Regenerative, Restorative Interventions for Multiple Sclerosis Advance

Article

Experimental cell-based strategies for MS progress to clinical trials against available disease-modifying therapies.

Jeffrey Cohen, MD, Mellen Center for Multiple Sclerosis Treatment and Research, Neurological Institute, Cleveland Clinic

Jeffrey Cohen, MD

The recently published consensus report from the 2015 International Conference on Cell-Based Therapies for Multiple Sclerosis describes progress with several interventions, with the most extensively investigated, immunoablation followed by autologous hematopoietic stem cell transplantation (I/AHSCT), demonstrating efficacy in relapsing-remitting multiple sclerosis (MS).

With methodological and safety concerns associated with I/AHSCT and other cell-based interventions, however, the principle question posed by the conference is where their benefit-risk-cost profiles place them relative to the available and effective disease modifying therapies (DMTs).
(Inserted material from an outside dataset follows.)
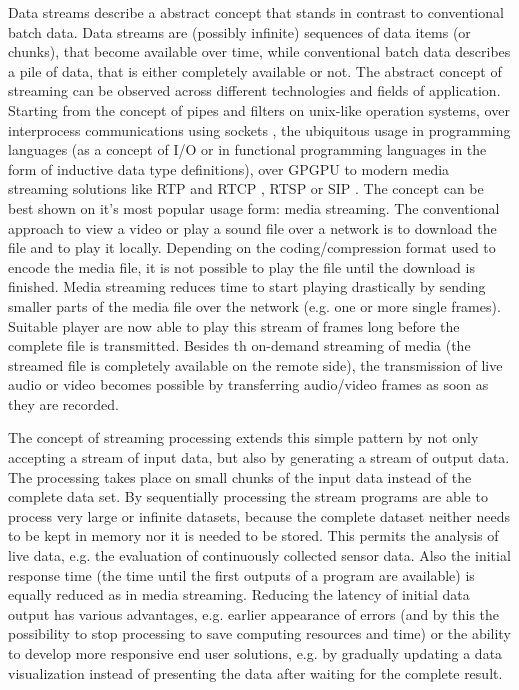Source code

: 	Data streams describe a abstract concept that stands in contrast to conventional batch data. Data streams are (possibly infinite) sequences of data items (or chunks), that become available over time, while conventional batch data describes a pile of data, that is either completely available or not. The abstract concept of streaming can be observed across different technologies and fields of application. Starting from the concept of pipes and filters on unix-like operation systems, over interprocess communications using sockets \citep[either local or over a network,][]{buschmann1996pattern}, the ubiquitous usage in programming languages (as a concept of I/O or in functional programming languages in the form of inductive data type definitions), over \ac{GPGPU} to modern media streaming solutions like RTP and RTCP \citep{ietf:rfc3550}, RTSP \citep{ietf:rfc2326} or SIP \citep{ietf:rfc3261}.
	The concept can be best shown on it's most popular usage form: media streaming. The conventional approach to view a video or play a sound file over a network is to download the file and to play it locally. Depending on the coding/compression format used to encode the media file, it is not possible to play the file until the download is finished. Media streaming reduces time to start playing drastically by sending smaller parts of the media file over the network (e.g. one or more single frames). Suitable player are now able to play this stream of frames long before the complete file is transmitted. Besides th on-demand streaming of media (the streamed file is completely available on the remote side), the transmission of live audio or video becomes possible by transferring audio/video frames as soon as they are recorded.

	The concept of streaming processing extends this simple pattern by not only accepting a stream of input data, but also by generating a stream of output data. The processing takes place on small chunks of the input data instead of the complete data set. By sequentially processing the stream programs are able to process very large or infinite datasets, because the complete dataset neither needs to be kept in memory nor it is needed to be stored. This permits the analysis of live data, e.g. the evaluation of continuously collected sensor data. Also the initial response time (the time until the first outputs of a program are available) is equally reduced as in media streaming. Reducing the latency of initial data output has various advantages, e.g. earlier appearance of errors (and by this the possibility to stop processing to save computing resources and time) or the ability to develop more responsive end user solutions, e.g. by gradually updating a data visualization instead of presenting the data after waiting for the complete result.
Several cell-based therapeutic strategies show great potential for MS therapy, Jeffrey Cohen, MD, Mellen Center for Multiple Sclerosis Treatment and Research, Neurological Institute, Cleveland Clinic, told MD Magazine.

“However, there still are numerous methodological challenges,” Cohen said.

Although I/AHSCT has been more thoroughly investigated than other approaches, the report notes that most studies were small or single center case series with differing populations, protocols and outcome measures. That is about to change, Cohen said, with a multi-center clinical trial in the UK and another in the US now underway.

"The UK trial is the STAR-MS multi-center trial with the lead site at Sheffield Teaching Hospital, and the US Trial is an NIH-funded multi-center trial, BEAT-MS,” Cohen said. “Both are randomized studies comparing I/AHSCT versus best available disease modifying therapy.”

Enhanced endogenous cell therapy including mesenchymal stem cells (MSCs) also considered at the conference potentially offer a greater therapeutic role than conventional cell replacement.

The report describes the possible mechanisms of action as "offering the prospect of ameliorating a number of the differing pathological processes contributing to tissue damage in multiple sclerosis."

Some of the studies have used mixed/unseparated cells, while others, including Cohen's group, have administered purified and culture-expanded MSCs. The report points out, however, that a lack of comparative studies of different cell products and of in vitro markers that relate to therapeutic efficacy “preclude recommendations on the optimal cell production protocol."

The consensus report indicated that if enhanced endogenous cell therapy evidences benefits in future trials, it could lead to molecular treatments using the principle effectors elaborated by the introduced cells.

That future prospect is complicated by numerous factors including the inconsistent activation of MSC therapeutic capacities in different populations, according to the report.

"This process is likely dynamic, with the profile of administered cells and of those infiltrating tissues evolving with the progress of each individual disease or injury,” the report read. “It may be challenging to reproduce this by administering molecules rather than cells.”

An additional cell-based strategy is the use of oligodendrocyte progenitor cells and induced pluripotent cells with the potential to repair and remyelinate, not only damaged neurons in MS, but in conditions such as traumatic brain and spinal cord injury.

The conference pointed to research which has detected genetic modifications in the cells, however, raising the possibility of aberrant tissue formation or malignant transformation after cell transplantation. The consensus report called for additional research to design cell lines that are safe for human use.

The consensus report also included a strong warning that these cell-based strategies are experimental, and should be administered within research settings and in clinical trials, despite some availability outside these environments.

"Often such clinics are — for obvious reasons — based in jurisdictions with less stringent medical regulatory structures, and so there can often be little if any assurance of the expertise, quality of care (or even hygiene), or ethical standards of the provider center, which is often unwilling or unable to seek more traditional financial support for their 'research',” the report read.

The study, "Cell-based therapeutic strategies for multiple sclerosis," was published online in the November issue of Brain.